Exercise data:
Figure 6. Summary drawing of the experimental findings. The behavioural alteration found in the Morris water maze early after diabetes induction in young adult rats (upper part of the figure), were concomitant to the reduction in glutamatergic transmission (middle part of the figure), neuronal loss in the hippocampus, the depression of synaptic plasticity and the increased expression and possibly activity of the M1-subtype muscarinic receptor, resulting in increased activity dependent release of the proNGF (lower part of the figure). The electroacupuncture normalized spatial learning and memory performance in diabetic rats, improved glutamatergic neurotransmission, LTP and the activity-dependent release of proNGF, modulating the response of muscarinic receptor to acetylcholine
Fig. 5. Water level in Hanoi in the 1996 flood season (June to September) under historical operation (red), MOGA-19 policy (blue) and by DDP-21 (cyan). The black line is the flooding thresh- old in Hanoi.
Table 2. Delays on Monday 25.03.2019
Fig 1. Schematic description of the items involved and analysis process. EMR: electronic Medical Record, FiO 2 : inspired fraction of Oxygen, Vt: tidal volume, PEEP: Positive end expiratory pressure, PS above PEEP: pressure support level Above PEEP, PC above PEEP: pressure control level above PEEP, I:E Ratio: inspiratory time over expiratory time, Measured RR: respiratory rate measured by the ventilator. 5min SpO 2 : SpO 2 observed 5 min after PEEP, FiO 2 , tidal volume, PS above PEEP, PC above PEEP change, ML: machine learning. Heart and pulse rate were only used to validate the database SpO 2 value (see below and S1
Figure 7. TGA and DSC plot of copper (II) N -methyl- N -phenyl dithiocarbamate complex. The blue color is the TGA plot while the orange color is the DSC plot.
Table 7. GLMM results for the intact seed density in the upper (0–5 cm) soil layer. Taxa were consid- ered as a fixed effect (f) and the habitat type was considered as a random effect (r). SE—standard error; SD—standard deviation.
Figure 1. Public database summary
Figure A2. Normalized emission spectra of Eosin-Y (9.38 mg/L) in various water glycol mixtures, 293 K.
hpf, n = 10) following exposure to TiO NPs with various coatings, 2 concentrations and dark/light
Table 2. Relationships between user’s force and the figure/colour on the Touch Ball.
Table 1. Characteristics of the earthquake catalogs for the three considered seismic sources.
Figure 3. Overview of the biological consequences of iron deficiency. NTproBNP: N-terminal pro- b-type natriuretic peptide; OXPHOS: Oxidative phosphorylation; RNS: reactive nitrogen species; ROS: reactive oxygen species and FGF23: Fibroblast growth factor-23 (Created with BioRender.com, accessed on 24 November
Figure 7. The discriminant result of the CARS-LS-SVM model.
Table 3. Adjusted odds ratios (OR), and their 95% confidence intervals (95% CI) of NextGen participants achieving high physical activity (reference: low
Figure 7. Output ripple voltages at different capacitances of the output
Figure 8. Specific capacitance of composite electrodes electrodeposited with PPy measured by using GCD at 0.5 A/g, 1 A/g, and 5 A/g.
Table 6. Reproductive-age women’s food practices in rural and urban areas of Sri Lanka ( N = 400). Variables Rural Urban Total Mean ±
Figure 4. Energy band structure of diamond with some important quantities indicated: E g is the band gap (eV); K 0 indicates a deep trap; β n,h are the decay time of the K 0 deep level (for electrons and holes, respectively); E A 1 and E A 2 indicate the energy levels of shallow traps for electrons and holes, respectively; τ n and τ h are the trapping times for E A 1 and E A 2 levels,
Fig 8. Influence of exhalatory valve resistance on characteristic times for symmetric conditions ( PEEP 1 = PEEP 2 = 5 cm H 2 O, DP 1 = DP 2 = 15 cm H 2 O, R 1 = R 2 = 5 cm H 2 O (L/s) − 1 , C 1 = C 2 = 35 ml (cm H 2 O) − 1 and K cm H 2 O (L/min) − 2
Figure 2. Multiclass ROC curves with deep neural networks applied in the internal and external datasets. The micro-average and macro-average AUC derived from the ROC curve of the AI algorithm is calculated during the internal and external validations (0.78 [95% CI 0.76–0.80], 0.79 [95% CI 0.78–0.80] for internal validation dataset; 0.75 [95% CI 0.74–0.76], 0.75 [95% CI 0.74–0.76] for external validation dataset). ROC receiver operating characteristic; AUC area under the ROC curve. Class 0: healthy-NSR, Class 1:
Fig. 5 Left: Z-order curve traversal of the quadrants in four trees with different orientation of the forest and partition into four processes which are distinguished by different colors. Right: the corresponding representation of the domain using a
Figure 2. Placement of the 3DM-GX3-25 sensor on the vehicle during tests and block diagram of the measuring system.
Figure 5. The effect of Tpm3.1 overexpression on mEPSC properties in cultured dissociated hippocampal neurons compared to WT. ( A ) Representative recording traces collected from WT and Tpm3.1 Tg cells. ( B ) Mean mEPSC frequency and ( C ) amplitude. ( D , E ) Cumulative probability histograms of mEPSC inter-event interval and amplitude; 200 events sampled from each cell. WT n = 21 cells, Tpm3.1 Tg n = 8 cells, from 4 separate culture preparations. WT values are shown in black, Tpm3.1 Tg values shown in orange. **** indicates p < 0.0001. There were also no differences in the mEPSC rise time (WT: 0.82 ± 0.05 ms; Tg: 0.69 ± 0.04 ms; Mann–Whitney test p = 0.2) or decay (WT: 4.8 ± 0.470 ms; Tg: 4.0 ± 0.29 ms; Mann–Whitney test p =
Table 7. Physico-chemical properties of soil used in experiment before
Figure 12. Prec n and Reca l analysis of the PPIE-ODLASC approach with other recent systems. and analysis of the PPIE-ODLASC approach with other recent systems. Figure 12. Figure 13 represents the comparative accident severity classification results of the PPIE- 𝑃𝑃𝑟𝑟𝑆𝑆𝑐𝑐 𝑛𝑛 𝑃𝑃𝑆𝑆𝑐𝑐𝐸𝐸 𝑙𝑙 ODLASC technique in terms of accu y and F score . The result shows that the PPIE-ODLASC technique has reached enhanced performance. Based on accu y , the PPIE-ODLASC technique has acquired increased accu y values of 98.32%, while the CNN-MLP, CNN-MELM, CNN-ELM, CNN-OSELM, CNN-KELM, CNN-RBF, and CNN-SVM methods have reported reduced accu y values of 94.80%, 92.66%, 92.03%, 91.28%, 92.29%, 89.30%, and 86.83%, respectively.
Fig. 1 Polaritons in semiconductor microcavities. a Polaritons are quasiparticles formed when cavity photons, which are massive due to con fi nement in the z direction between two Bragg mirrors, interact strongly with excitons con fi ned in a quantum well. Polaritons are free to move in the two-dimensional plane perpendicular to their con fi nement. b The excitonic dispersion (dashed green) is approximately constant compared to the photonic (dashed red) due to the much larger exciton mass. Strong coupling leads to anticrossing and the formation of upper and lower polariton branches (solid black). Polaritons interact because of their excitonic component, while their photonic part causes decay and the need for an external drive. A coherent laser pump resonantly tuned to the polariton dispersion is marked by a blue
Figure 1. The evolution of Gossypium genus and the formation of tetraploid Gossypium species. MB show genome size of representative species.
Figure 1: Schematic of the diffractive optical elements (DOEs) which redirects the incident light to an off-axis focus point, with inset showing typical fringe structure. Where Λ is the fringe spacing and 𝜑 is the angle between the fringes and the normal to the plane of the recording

Your task: Reproduce the listing above verbatim.

Result for this task:
Figure 6. Summary drawing of the experimental findings. The behavioural alteration found in the Morris water maze early after diabetes induction in young adult rats (upper part of the figure), were concomitant to the reduction in glutamatergic transmission (middle part of the figure), neuronal loss in the hippocampus, the depression of synaptic plasticity and the increased expression and possibly activity of the M1-subtype muscarinic receptor, resulting in increased activity dependent release of the proNGF (lower part of the figure). The electroacupuncture normalized spatial learning and memory performance in diabetic rats, improved glutamatergic neurotransmission, LTP and the activity-dependent release of proNGF, modulating the response of muscarinic receptor to acetylcholine
Fig. 5. Water level in Hanoi in the 1996 flood season (June to September) under historical operation (red), MOGA-19 policy (blue) and by DDP-21 (cyan). The black line is the flooding thresh- old in Hanoi.
Table 2. Delays on Monday 25.03.2019
Fig 1. Schematic description of the items involved and analysis process. EMR: electronic Medical Record, FiO 2 : inspired fraction of Oxygen, Vt: tidal volume, PEEP: Positive end expiratory pressure, PS above PEEP: pressure support level Above PEEP, PC above PEEP: pressure control level above PEEP, I:E Ratio: inspiratory time over expiratory time, Measured RR: respiratory rate measured by the ventilator. 5min SpO 2 : SpO 2 observed 5 min after PEEP, FiO 2 , tidal volume, PS above PEEP, PC above PEEP change, ML: machine learning. Heart and pulse rate were only used to validate the database SpO 2 value (see below and S1
Figure 7. TGA and DSC plot of copper (II) N -methyl- N -phenyl dithiocarbamate complex. The blue color is the TGA plot while the orange color is the DSC plot.
Table 7. GLMM results for the intact seed density in the upper (0–5 cm) soil layer. Taxa were consid- ered as a fixed effect (f) and the habitat type was considered as a random effect (r). SE—standard error; SD—standard deviation.
Figure 1. Public database summary
Figure A2. Normalized emission spectra of Eosin-Y (9.38 mg/L) in various water glycol mixtures, 293 K.
hpf, n = 10) following exposure to TiO NPs with various coatings, 2 concentrations and dark/light
Table 2. Relationships between user’s force and the figure/colour on the Touch Ball.
Table 1. Characteristics of the earthquake catalogs for the three considered seismic sources.
Figure 3. Overview of the biological consequences of iron deficiency. NTproBNP: N-terminal pro- b-type natriuretic peptide; OXPHOS: Oxidative phosphorylation; RNS: reactive nitrogen species; ROS: reactive oxygen species and FGF23: Fibroblast growth factor-23 (Created with BioRender.com, accessed on 24 November
Figure 7. The discriminant result of the CARS-LS-SVM model.
Table 3. Adjusted odds ratios (OR), and their 95% confidence intervals (95% CI) of NextGen participants achieving high physical activity (reference: low
Figure 7. Output ripple voltages at different capacitances of the output
Figure 8. Specific capacitance of composite electrodes electrodeposited with PPy measured by using GCD at 0.5 A/g, 1 A/g, and 5 A/g.
Table 6. Reproductive-age women’s food practices in rural and urban areas of Sri Lanka ( N = 400). Variables Rural Urban Total Mean ±
Figure 4. Energy band structure of diamond with some important quantities indicated: E g is the band gap (eV); K 0 indicates a deep trap; β n,h are the decay time of the K 0 deep level (for electrons and holes, respectively); E A 1 and E A 2 indicate the energy levels of shallow traps for electrons and holes, respectively; τ n and τ h are the trapping times for E A 1 and E A 2 levels,
Fig 8. Influence of exhalatory valve resistance on characteristic times for symmetric conditions ( PEEP 1 = PEEP 2 = 5 cm H 2 O, DP 1 = DP 2 = 15 cm H 2 O, R 1 = R 2 = 5 cm H 2 O (L/s) − 1 , C 1 = C 2 = 35 ml (cm H 2 O) − 1 and K cm H 2 O (L/min) − 2
Figure 2. Multiclass ROC curves with deep neural networks applied in the internal and external datasets. The micro-average and macro-average AUC derived from the ROC curve of the AI algorithm is calculated during the internal and external validations (0.78 [95% CI 0.76–0.80], 0.79 [95% CI 0.78–0.80] for internal validation dataset; 0.75 [95% CI 0.74–0.76], 0.75 [95% CI 0.74–0.76] for external validation dataset). ROC receiver operating characteristic; AUC area under the ROC curve. Class 0: healthy-NSR, Class 1:
Fig. 5 Left: Z-order curve traversal of the quadrants in four trees with different orientation of the forest and partition into four processes which are distinguished by different colors. Right: the corresponding representation of the domain using a
Figure 2. Placement of the 3DM-GX3-25 sensor on the vehicle during tests and block diagram of the measuring system.
Figure 5. The effect of Tpm3.1 overexpression on mEPSC properties in cultured dissociated hippocampal neurons compared to WT. ( A ) Representative recording traces collected from WT and Tpm3.1 Tg cells. ( B ) Mean mEPSC frequency and ( C ) amplitude. ( D , E ) Cumulative probability histograms of mEPSC inter-event interval and amplitude; 200 events sampled from each cell. WT n = 21 cells, Tpm3.1 Tg n = 8 cells, from 4 separate culture preparations. WT values are shown in black, Tpm3.1 Tg values shown in orange. **** indicates p < 0.0001. There were also no differences in the mEPSC rise time (WT: 0.82 ± 0.05 ms; Tg: 0.69 ± 0.04 ms; Mann–Whitney test p = 0.2) or decay (WT: 4.8 ± 0.470 ms; Tg: 4.0 ± 0.29 ms; Mann–Whitney test p =
Table 7. Physico-chemical properties of soil used in experiment before
Figure 12. Prec n and Reca l analysis of the PPIE-ODLASC approach with other recent systems. and analysis of the PPIE-ODLASC approach with other recent systems. Figure 12. Figure 13 represents the comparative accident severity classification results of the PPIE- 𝑃𝑃𝑟𝑟𝑆𝑆𝑐𝑐 𝑛𝑛 𝑃𝑃𝑆𝑆𝑐𝑐𝐸𝐸 𝑙𝑙 ODLASC technique in terms of accu y and F score . The result shows that the PPIE-ODLASC technique has reached enhanced performance. Based on accu y , the PPIE-ODLASC technique has acquired increased accu y values of 98.32%, while the CNN-MLP, CNN-MELM, CNN-ELM, CNN-OSELM, CNN-KELM, CNN-RBF, and CNN-SVM methods have reported reduced accu y values of 94.80%, 92.66%, 92.03%, 91.28%, 92.29%, 89.30%, and 86.83%, respectively.
Fig. 1 Polaritons in semiconductor microcavities. a Polaritons are quasiparticles formed when cavity photons, which are massive due to con fi nement in the z direction between two Bragg mirrors, interact strongly with excitons con fi ned in a quantum well. Polaritons are free to move in the two-dimensional plane perpendicular to their con fi nement. b The excitonic dispersion (dashed green) is approximately constant compared to the photonic (dashed red) due to the much larger exciton mass. Strong coupling leads to anticrossing and the formation of upper and lower polariton branches (solid black). Polaritons interact because of their excitonic component, while their photonic part causes decay and the need for an external drive. A coherent laser pump resonantly tuned to the polariton dispersion is marked by a blue
Figure 1. The evolution of Gossypium genus and the formation of tetraploid Gossypium species. MB show genome size of representative species.
Figure 1: Schematic of the diffractive optical elements (DOEs) which redirects the incident light to an off-axis focus point, with inset showing typical fringe structure. Where Λ is the fringe spacing and 𝜑 is the angle between the fringes and the normal to the plane of the recording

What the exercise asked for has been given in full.